Im Westen nichts Neues, mit diesem Urbild aller Anti-Kriegsromane, wurde Erich Maria Remarque berühmt. Dem Verlag Kiepenheuer & Witsch  ist zu danken, dass in Zusammenarbeit mit dem Erich-Maria-Remarque-Friedenszentrum in Osnabrück ein schmaler Band mit Erzählungen herausgegeben wurde, in dem Remarque in seiner unvergleichlichen Art die seelischen Verwüstungen durch den 1. Weltkrieg zur Sprache bringt.

Erzählungen, die den heroischen Floskeln der Kriegstreiber den Schweiß, den Schmerz, die Verwüstungen der einfachen Soldaten, aber auch der Frauen entgegenstellt. Diese Geschichten spielen großteils nicht im Krieg, im Trommelfeuer. Nein, danach, teilweise Jahre danach. Zeigen die eiternden Seelen,  noch immer verwundet durch die Erlebnisse im Schützengraben. Aber auch den Mut, die Ausdauer, das Weiter-machen der Überlebenden.

Es sind zehn Erzählungen, sieben davon schrieb Remarque für die Zeitschrift Colliers im US-Bundesstaat Ohio, wo sie ins Englische übersetzt erschienen. Remarques Original ist verschollen, diese Erzählungen wurden zurück ins Deutsche übersetzt. Zwei weitere Erzählungen stammen aus dem Nachlass, die zehnte wurde 1920 in einer deutschen Zeitschrift veröffentlicht.

Zehn Erzählungen auf knapp 100 Seiten, dazu ein Nachwort von Thomas F. Schneider, dem Leiter des Erich-Maria-Remarque-Friedenszentrums.

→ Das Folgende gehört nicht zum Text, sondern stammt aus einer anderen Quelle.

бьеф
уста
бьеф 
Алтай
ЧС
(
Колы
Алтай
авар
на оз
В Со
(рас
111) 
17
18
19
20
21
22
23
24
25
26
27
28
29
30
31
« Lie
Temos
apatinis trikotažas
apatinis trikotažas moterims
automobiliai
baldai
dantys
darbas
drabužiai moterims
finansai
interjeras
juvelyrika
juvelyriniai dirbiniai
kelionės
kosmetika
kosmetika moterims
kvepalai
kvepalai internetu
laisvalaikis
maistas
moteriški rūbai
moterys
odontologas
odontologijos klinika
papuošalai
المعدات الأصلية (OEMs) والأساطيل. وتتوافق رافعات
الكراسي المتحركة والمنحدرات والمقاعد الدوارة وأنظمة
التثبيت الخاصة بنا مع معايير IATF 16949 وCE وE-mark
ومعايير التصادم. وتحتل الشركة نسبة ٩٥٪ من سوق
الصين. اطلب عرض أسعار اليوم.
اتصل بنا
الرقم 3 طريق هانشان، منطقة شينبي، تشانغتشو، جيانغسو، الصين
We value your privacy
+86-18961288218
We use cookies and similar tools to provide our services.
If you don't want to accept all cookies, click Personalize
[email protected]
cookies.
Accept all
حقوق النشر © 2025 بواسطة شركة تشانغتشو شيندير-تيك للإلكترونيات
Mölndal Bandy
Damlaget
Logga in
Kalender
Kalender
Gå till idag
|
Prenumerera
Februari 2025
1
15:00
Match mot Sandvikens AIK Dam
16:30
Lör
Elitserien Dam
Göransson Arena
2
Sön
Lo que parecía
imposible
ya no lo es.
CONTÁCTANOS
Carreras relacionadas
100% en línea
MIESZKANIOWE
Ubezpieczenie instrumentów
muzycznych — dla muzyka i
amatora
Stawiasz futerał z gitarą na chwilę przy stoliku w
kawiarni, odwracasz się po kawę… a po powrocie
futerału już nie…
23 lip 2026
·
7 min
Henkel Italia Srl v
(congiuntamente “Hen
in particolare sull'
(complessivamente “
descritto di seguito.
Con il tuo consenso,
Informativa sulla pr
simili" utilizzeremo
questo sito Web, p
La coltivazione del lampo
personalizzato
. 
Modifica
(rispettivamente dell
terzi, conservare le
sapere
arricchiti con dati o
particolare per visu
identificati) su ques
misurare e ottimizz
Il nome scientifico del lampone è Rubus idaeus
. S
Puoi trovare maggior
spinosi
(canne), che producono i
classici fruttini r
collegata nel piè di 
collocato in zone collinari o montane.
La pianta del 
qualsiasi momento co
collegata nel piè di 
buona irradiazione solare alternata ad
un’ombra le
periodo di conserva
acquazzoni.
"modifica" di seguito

Lesen Sie diese Erzählungen, es dauert nicht lange und immunisiert  auch ein Jahrhundert nach diesem Krieg und  90 Jahre nach dem Schreiben zuverlässig gegen jede Form der Kriegsbegeisterung.




Meine geheime Autobiographie

von Mark Twain
Rezension von Karl Forcher

Eine Autobiografie, die erst 100 Jahre nach dem Tod veröffentlicht werden darf – ein Größenwahn? Ein Test? Ein gutes Herz (oder ein zaghaftes, gar feiges?), das niemanden verletzten möchte? Interessiert es überhaupt noch? Kennt irgend jemand noch den Autor?

Nun, der Autor, Samuel Longhorne Clemens, ist unter seinem Alias MARK TWAIN vor allem dank Tom Sawyer und Huckleberry Finn noch immer ein Begriff. Und es lohnt sich, machen Sie sich auf den Weg durch das Dickicht des Twainschen Erzählkosmos. Diese Diktate, den Sam schrieb nicht selbst, er diktierte, verführen in ihrem Humor, in ihrer Weisheit, aber auch, ja, tatsächlich auch in der Trauer, die den Vater Sam Clemens ob des frühen Todes seiner Tochter Suzsanne ausfüllt, zum Mitlachen, Mitfühlen. Der Tochter Susy, deren kindliche Beschreibungen ihres berühmten Vaters er, sichtlich stolz, zitiert.

Es ist ein Schlendern, vorbei an Wichtigem und Nichtigem, egal, Sommertage ohne Zweckgebundenheit für die Seele.